EXERCISE TASK:
Rewrite the records below, swapping each "common name" for "vernacular name" and leaving everything else unchanged.

DATASET:
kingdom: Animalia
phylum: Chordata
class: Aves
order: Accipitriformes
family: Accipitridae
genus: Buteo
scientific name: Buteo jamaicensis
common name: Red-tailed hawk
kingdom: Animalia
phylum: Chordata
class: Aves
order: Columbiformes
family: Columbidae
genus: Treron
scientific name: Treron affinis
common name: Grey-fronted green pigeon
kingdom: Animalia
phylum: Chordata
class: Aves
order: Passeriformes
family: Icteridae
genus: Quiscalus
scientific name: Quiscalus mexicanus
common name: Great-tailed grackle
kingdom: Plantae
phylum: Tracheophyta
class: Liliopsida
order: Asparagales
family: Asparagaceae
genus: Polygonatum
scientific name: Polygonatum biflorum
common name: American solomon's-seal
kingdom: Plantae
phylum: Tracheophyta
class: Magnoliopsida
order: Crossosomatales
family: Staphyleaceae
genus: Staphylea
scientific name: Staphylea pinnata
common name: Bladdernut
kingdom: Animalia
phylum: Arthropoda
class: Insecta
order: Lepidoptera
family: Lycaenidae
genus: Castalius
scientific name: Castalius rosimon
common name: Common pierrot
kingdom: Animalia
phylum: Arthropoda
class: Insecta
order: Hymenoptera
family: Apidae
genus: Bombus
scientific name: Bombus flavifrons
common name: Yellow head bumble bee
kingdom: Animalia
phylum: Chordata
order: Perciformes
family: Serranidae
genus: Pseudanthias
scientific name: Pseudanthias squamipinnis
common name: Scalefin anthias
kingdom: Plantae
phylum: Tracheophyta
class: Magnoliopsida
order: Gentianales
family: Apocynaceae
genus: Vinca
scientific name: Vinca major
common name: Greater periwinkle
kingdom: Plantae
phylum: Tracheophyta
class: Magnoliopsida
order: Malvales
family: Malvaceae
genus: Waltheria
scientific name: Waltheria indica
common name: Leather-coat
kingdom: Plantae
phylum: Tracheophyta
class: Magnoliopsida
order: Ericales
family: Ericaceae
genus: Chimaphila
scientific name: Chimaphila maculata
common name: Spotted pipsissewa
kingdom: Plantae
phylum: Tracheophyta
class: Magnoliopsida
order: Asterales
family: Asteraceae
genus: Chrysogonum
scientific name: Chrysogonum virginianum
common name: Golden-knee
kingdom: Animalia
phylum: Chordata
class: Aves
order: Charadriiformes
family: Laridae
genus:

WORKED ANSWER:
kingdom: Animalia
phylum: Chordata
class: Aves
order: Accipitriformes
family: Accipitridae
genus: Buteo
scientific name: Buteo jamaicensis
vernacular name: Red-tailed hawk
kingdom: Animalia
phylum: Chordata
class: Aves
order: Columbiformes
family: Columbidae
genus: Treron
scientific name: Treron affinis
vernacular name: Grey-fronted green pigeon
kingdom: Animalia
phylum: Chordata
class: Aves
order: Passeriformes
family: Icteridae
genus: Quiscalus
scientific name: Quiscalus mexicanus
vernacular name: Great-tailed grackle
kingdom: Plantae
phylum: Tracheophyta
class: Liliopsida
order: Asparagales
family: Asparagaceae
genus: Polygonatum
scientific name: Polygonatum biflorum
vernacular name: American solomon's-seal
kingdom: Plantae
phylum: Tracheophyta
class: Magnoliopsida
order: Crossosomatales
family: Staphyleaceae
genus: Staphylea
scientific name: Staphylea pinnata
vernacular name: Bladdernut
kingdom: Animalia
phylum: Arthropoda
class: Insecta
order: Lepidoptera
family: Lycaenidae
genus: Castalius
scientific name: Castalius rosimon
vernacular name: Common pierrot
kingdom: Animalia
phylum: Arthropoda
class: Insecta
order: Hymenoptera
family: Apidae
genus: Bombus
scientific name: Bombus flavifrons
vernacular name: Yellow head bumble bee
kingdom: Animalia
phylum: Chordata
order: Perciformes
family: Serranidae
genus: Pseudanthias
scientific name: Pseudanthias squamipinnis
vernacular name: Scalefin anthias
kingdom: Plantae
phylum: Tracheophyta
class: Magnoliopsida
order: Gentianales
family: Apocynaceae
genus: Vinca
scientific name: Vinca major
vernacular name: Greater periwinkle
kingdom: Plantae
phylum: Tracheophyta
class: Magnoliopsida
order: Malvales
family: Malvaceae
genus: Waltheria
scientific name: Waltheria indica
vernacular name: Leather-coat
kingdom: Plantae
phylum: Tracheophyta
class: Magnoliopsida
order: Ericales
family: Ericaceae
genus: Chimaphila
scientific name: Chimaphila maculata
vernacular name: Spotted pipsissewa
kingdom: Plantae
phylum: Tracheophyta
class: Magnoliopsida
order: Asterales
family: Asteraceae
genus: Chrysogonum
scientific name: Chrysogonum virginianum
vernacular name: Golden-knee
kingdom: Animalia
phylum: Chordata
class: Aves
order: Charadriiformes
family: Laridae
genus:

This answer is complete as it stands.